Seit dem Sommer rumort es ja in den beiden namhaften Leipziger Kirchgemeinden St. Thomas und St. Nikolai, seit noch kurz vor den Sommerferien ein Bescheid des Landeskirchenamtes in die Briefkästen flatterte, die Vereinigung der beiden Kirchgemeinden zu vollziehen. Gut möglich, dass hier das Landeskirchenamt einmal mehr bürokratisch und unsensibel agiert.
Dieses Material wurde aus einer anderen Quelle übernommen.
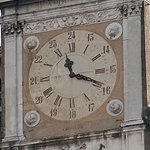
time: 11:19
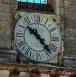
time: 10:23
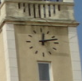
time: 12:12
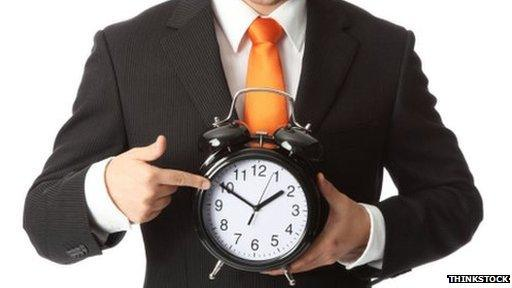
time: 1:50
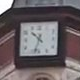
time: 10:33
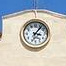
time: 3:06
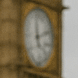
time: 5:11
Aber dahinter steckt auch ein Druck auf die sächsischen Kirchen, den man in Leipzig nur noch nicht so spürt.

Denn beschlossen wurde die Zusammenlegung von Kirchgemeinden schon im April 2018 von der Landessynode der Evangelischen Kirche in Sachsen. Das ist so etwas wie das gesetzgebende Gremium der Evangelischen Kirche, also so eine Art Landtag. Das Landeskirchenamt ist nur das ausführende Organ.Wie die Landessynode zusammengesetzt ist und arbeitet, kann man auf der Website der Evangelischen Kirche Sachsen genauer nachlesen.

Dort findet man auch die Berichte und Protokolle zu den Tagungen der Landessynode und ihren Beschlüssen, die auch als Gesetzblatt veröffentlicht werden.

Das ist zwar für Außenstehende meist sehr trocken, kryptisch und unübersichtlich. Aber „Der Sonntag“, die Wochenzeitung der Evangelisch-Lutherischen Landeskirche in Sachsen, erklärt in der Regel recht verständlich, was die Delegierten der Landessynode da diskutiert und beschlossen haben. Auch zu dem so zentralen Beschluss vom April 2018, der damit eben auch zum Gesetz in der sächsischen Landeskirche wurde.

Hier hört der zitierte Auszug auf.